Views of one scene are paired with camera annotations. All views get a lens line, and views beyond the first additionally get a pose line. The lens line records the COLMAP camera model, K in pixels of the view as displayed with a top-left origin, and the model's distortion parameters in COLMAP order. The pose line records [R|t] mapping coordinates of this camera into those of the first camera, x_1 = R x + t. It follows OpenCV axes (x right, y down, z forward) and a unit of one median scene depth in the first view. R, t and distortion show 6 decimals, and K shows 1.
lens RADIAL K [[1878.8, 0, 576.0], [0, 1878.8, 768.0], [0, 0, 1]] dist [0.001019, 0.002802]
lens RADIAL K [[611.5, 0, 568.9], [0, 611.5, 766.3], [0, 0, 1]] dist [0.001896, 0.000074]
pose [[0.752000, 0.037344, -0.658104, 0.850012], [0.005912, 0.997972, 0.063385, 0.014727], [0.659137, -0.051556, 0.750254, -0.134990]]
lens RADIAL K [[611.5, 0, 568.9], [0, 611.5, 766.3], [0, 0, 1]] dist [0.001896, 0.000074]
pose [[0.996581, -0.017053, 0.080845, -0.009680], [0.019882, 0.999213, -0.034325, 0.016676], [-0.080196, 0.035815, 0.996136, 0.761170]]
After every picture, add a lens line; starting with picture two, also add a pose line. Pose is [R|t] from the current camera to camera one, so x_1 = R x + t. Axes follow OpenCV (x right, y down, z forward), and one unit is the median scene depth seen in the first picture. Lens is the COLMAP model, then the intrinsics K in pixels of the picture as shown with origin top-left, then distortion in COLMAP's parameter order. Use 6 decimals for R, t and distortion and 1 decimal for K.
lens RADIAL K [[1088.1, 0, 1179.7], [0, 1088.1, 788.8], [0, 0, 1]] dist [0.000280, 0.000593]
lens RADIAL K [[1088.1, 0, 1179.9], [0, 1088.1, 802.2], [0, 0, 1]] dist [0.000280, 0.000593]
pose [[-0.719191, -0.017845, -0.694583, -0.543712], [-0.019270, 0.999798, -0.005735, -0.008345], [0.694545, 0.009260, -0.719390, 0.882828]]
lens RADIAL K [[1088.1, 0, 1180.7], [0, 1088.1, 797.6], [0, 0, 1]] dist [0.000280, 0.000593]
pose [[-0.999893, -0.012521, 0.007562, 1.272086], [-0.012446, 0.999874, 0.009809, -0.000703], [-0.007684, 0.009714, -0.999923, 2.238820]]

*Assignment*. Rewrite the records from the very start through the line containing "0.035815, 0.996136, 0.761170]]", replacing "annotations" with "notes" and changing nothing else.

*Response area*.
Views of one scene are paired with camera notes. All views get a lens line, and views beyond the first additionally get a pose line. The lens line records the COLMAP camera model, K in pixels of the view as displayed with a top-left origin, and the model's distortion parameters in COLMAP order. The pose line records [R|t] mapping coordinates of this camera into those of the first camera, x_1 = R x + t. It follows OpenCV axes (x right, y down, z forward) and a unit of one median scene depth in the first view. R, t and distortion show 6 decimals, and K shows 1.
lens RADIAL K [[1878.8, 0, 576.0], [0, 1878.8, 768.0], [0, 0, 1]] dist [0.001019, 0.002802]
lens RADIAL K [[611.5, 0, 568.9], [0, 611.5, 766.3], [0, 0, 1]] dist [0.001896, 0.000074]
pose [[0.752000, 0.037344, -0.658104, 0.850012], [0.005912, 0.997972, 0.063385, 0.014727], [0.659137, -0.051556, 0.750254, -0.134990]]
lens RADIAL K [[611.5, 0, 568.9], [0, 611.5, 766.3], [0, 0, 1]] dist [0.001896, 0.000074]
pose [[0.996581, -0.017053, 0.080845, -0.009680], [0.019882, 0.999213, -0.034325, 0.016676], [-0.080196, 0.035815, 0.996136, 0.761170]]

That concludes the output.